Nous étions une quarantaine (dont 7 du jumelage Winchester et une douzaine d’amis allemands qui nous ont rejoints sur place) ces 25/26 mai pour la visite du Saillant de Saint-Mihiel (sud de la Meuse), organisée par le jumelage d’Aschaffenburg.
Le premier de ces haut-lieux de la Grande Guerre, a été le Fort de Troyon, l’un des 166 forts de liaison, situés en moyenne à 6 km les uns des autres, soit à une distance inférieure aux 9 km de portée des canons de l’époque. Avec 43 autres ouvrages secondaires et 250 batteries, ces forts constituaient le rideau défensif, entre Toul et Verdun, conçu par le Général Séré de Rivières. Construit en 20 mois (1878/1879), d’une surface de 5 ha, sur un terrain de 23 ha., il est fait de voutes maçonnées recouvertes de 5 à 6 m de terre et comporte 18 plateformes d’artillerie lourde à ciel ouvert et des logements et locaux casematés.
Au-delà de l’émotion et de « l’émerveillement » ressentis pendant la visite, la surprise a été grande de découvrir que ce fort (comme les autres), est tombé peu à peu dans l’oubli et laissé à l’abandon recouvert de friches, sauf pendant la 2ème guerre où il a été utilisé par les américains comme base logistique. En 1993, un particulier l’a acheté, puis autorisé une association de quelques bénévoles, n’ayant d’autre ressource que la vente des rares billets d’entrée –aucune subvention publique locale, régionale ou nationale n’ayant été obtenue- à le restaurer.
Nous avons ensuite visité quelques plateformes du Saillant de Saint-Mihiel. Les Allemands cherchant à prendre la place forte de Verdun en tenaille opérèrent en septembre 1914 une avancée de 20 km dans le dispositif français, qui se « limitera » à cette poche, sans pouvoir aller plus loin et donc encercler Verdun. Ce n’est qu’en septembre 1918, après 4 années de combats d’une intensité dramatique, que 9 divisions américaines et 4 françaises et leurs 250 000 hommes commandés par le Général Pershing, réduiront, en 30 heures, le saillant sur un front de 64 km.

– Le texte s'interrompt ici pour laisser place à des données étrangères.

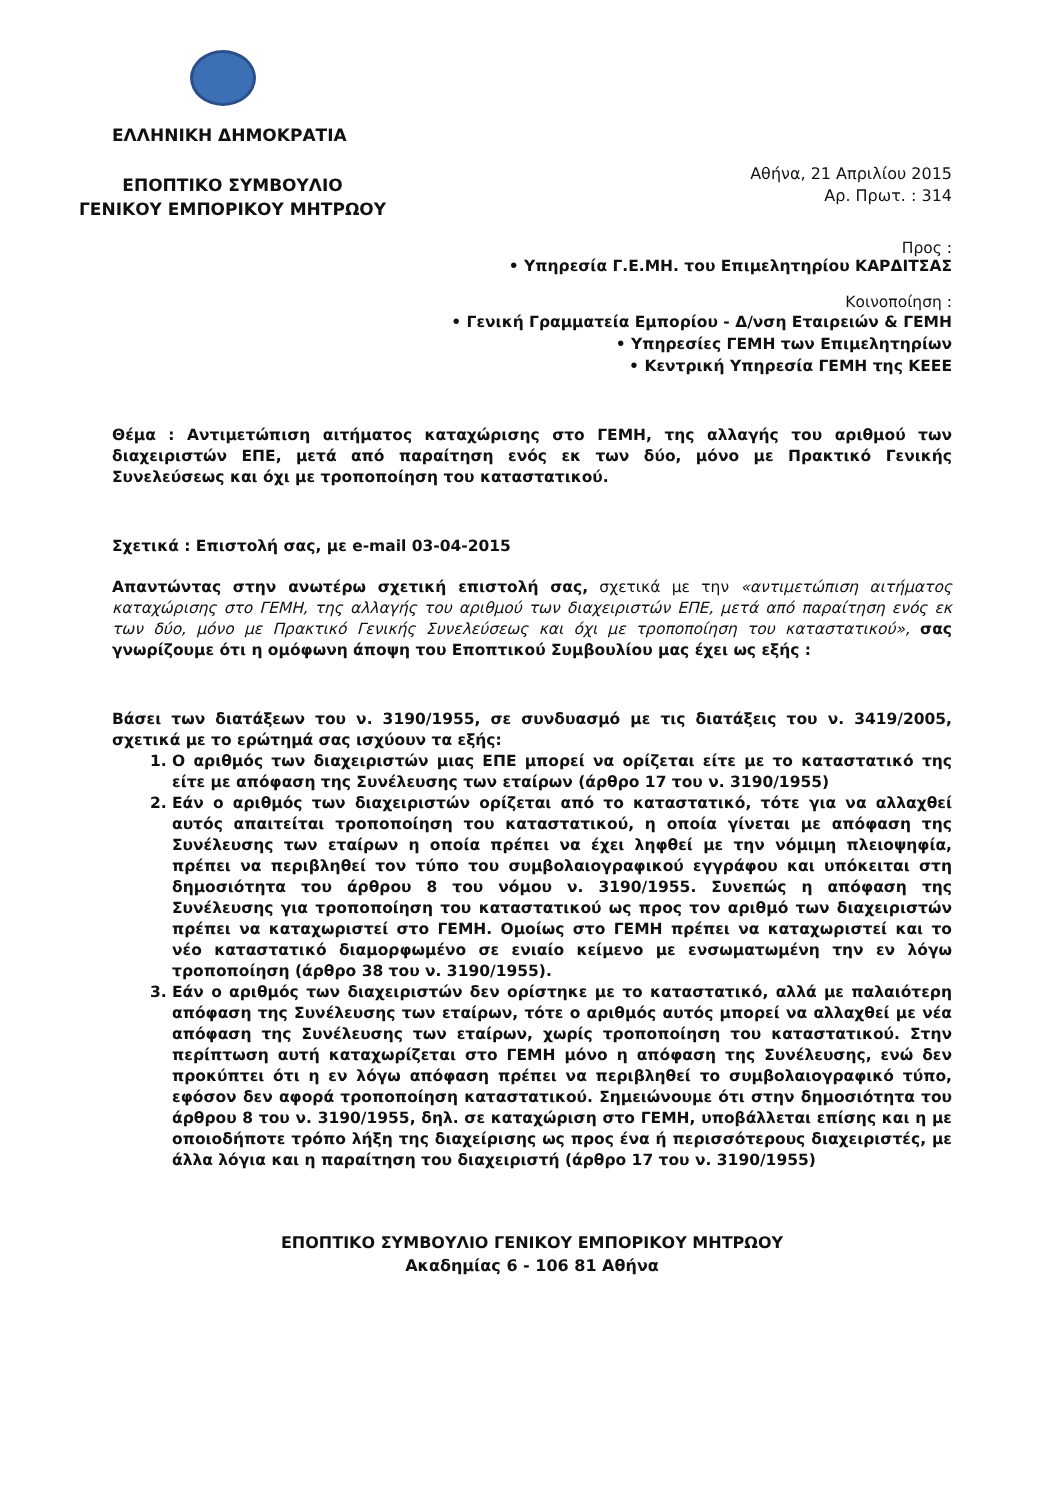ΕΛΛΗΝΙΚΗ ΔΗΜΟΚΡΑΤΙΑ
ΕΠΟΠΤΙΚΟ ΣΥΜΒΟΥΛΙΟ
ΓΕΝΙΚΟΥ ΕΜΠΟΡΙΚΟΥ ΜΗΤΡΩΟΥ
Αθήνα, 21 Απριλίου 2015
Αρ. Πρωτ. : 314
Προς :
• Υπηρεσία Γ.Ε.ΜΗ. του Επιμελητηρίου ΚΑΡΔΙΤΣΑΣ
Κοινοποίηση :
• Γενική Γραμματεία Εμπορίου - Δ/νση Εταιρειών & ΓΕΜΗ
• Υπηρεσίες ΓΕΜΗ των Επιμελητηρίων
• Κεντρική Υπηρεσία ΓΕΜΗ της ΚΕΕΕ
Θέμα : Αντιμετώπιση αιτήματος καταχώρισης στο ΓΕΜΗ, της αλλαγής του αριθμού των διαχειριστών ΕΠΕ, μετά από παραίτηση ενός εκ των δύο, μόνο με Πρακτικό Γενικής Συνελεύσεως και όχι με τροποποίηση του καταστατικού.
Σχετικά : Επιστολή σας, με e-mail 03-04-2015
Απαντώντας στην ανωτέρω σχετική επιστολή σας, σχετικά με την «αντιμετώπιση αιτήματος καταχώρισης στο ΓΕΜΗ, της αλλαγής του αριθμού των διαχειριστών ΕΠΕ, μετά από παραίτηση ενός εκ των δύο, μόνο με Πρακτικό Γενικής Συνελεύσεως και όχι με τροποποίηση του καταστατικού», σας γνωρίζουμε ότι η ομόφωνη άποψη του Εποπτικού Συμβουλίου μας έχει ως εξής :
Βάσει των διατάξεων του ν. 3190/1955, σε συνδυασμό με τις διατάξεις του ν. 3419/2005, σχετικά με το ερώτημά σας ισχύουν τα εξής:
1. Ο αριθμός των διαχειριστών μιας ΕΠΕ μπορεί να ορίζεται είτε με το καταστατικό της είτε με απόφαση της Συνέλευσης των εταίρων (άρθρο 17 του ν. 3190/1955)
2. Εάν ο αριθμός των διαχειριστών ορίζεται από το καταστατικό, τότε για να αλλαχθεί αυτός απαιτείται τροποποίηση του καταστατικού, η οποία γίνεται με απόφαση της Συνέλευσης των εταίρων η οποία πρέπει να έχει ληφθεί με την νόμιμη πλειοψηφία, πρέπει να περιβληθεί τον τύπο του συμβολαιογραφικού εγγράφου και υπόκειται στη δημοσιότητα του άρθρου 8 του νόμου ν. 3190/1955. Συνεπώς η απόφαση της Συνέλευσης για τροποποίηση του καταστατικού ως προς τον αριθμό των διαχειριστών πρέπει να καταχωριστεί στο ΓΕΜΗ. Ομοίως στο ΓΕΜΗ πρέπει να καταχωριστεί και το νέο καταστατικό διαμορφωμένο σε ενιαίο κείμενο με ενσωματωμένη την εν λόγω τροποποίηση (άρθρο 38 του ν. 3190/1955).
3. Εάν ο αριθμός των διαχειριστών δεν ορίστηκε με το καταστατικό, αλλά με παλαιότερη απόφαση της Συνέλευσης των εταίρων, τότε ο αριθμός αυτός μπορεί να αλλαχθεί με νέα απόφαση της Συνέλευσης των εταίρων, χωρίς τροποποίηση του καταστατικού. Στην περίπτωση αυτή καταχωρίζεται στο ΓΕΜΗ μόνο η απόφαση της Συνέλευσης, ενώ δεν προκύπτει ότι η εν λόγω απόφαση πρέπει να περιβληθεί το συμβολαιογραφικό τύπο, εφόσον δεν αφορά τροποποίηση καταστατικού. Σημειώνουμε ότι στην δημοσιότητα του άρθρου 8 του ν. 3190/1955, δηλ. σε καταχώριση στο ΓΕΜΗ, υποβάλλεται επίσης και η με οποιοδήποτε τρόπο λήξη της διαχείρισης ως προς ένα ή περισσότερους διαχειριστές, με άλλα λόγια και η παραίτηση του διαχειριστή (άρθρο 17 του ν. 3190/1955)
ΕΠΟΠΤΙΚΟ ΣΥΜΒΟΥΛΙΟ ΓΕΝΙΚΟΥ ΕΜΠΟΡΙΚΟΥ ΜΗΤΡΩΟΥ
Ακαδημίας 6 - 106 81 Αθήνα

Là aussi, même surprise en apprenant que ces sites sont restaurés et entretenus bénévolement (avec seulement quelques subventions durement acquises), depuis 20 ans par notre guide Norbert KUGEL, qui les a ouverts au public par des sentiers balisés. Ces immenses réseaux de tranchées, impressionnants par leur conception (bétonnés côté allemand !), leur densité et la proximité des fronts (parfois distants de moins de 20 m) sont très émouvants.
Et l’émotion a été à son comble en arrivant au Bois-Brûlé, lorsque nous nous sommes recueillis devant la plaque commémorative de l’Adjudant Jacques Péricard, là où a résonné le 8 avril 1915 son « Debout les morts ! » qui a motivé ses troupes d’éclopés pour reconquérir une tranchée. Le lecteur imaginera l’ambiance, lorsqu’il apprendra que celui-ci était le père de Thérèse Grand-Chavin, l’organisatrice de ce voyage.

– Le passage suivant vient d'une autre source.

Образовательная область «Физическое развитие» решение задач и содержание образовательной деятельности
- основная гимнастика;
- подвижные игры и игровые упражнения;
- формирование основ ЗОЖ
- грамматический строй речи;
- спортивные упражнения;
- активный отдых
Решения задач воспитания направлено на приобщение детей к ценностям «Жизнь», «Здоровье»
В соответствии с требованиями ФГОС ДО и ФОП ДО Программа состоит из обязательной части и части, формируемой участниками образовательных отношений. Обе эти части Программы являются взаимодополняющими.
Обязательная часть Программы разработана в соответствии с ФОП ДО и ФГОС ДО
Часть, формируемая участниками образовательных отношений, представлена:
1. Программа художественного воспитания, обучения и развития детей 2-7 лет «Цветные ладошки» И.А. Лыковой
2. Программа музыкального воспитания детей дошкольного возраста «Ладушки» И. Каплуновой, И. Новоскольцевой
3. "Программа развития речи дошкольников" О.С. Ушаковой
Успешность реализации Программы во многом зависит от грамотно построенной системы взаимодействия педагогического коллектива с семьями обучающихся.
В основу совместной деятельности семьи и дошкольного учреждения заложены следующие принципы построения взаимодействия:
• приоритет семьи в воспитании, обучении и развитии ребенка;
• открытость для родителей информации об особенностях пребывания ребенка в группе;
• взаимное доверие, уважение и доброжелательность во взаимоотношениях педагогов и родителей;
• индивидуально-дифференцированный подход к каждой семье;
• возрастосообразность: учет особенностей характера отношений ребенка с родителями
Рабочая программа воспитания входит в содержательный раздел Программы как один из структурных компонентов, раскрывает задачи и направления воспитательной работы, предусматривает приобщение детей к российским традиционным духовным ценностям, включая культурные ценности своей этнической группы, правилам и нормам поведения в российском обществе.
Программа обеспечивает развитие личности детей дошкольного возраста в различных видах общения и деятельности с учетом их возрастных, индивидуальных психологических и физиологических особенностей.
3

Le programme nous a aussi conduits aux tranchées des Bavarois, de Roffignac et de la Croix des Redoutes, à Marbotte avec son musée, créé et entretenu par des bénévoles également, et son église transformée pendant la guerre en hôpital qui a vu tant de mourants que ses dalles en étaient rougies par le sang, au monument américain de Montsec, majestueux sur sa butte et entretenu … à l’américaine. Une passionnante conférence sur l’Europe, à la maison de Robert Schuman, a suscité beaucoup de questions et commentaires, au point de n’avoir pas eu le temps de la visiter.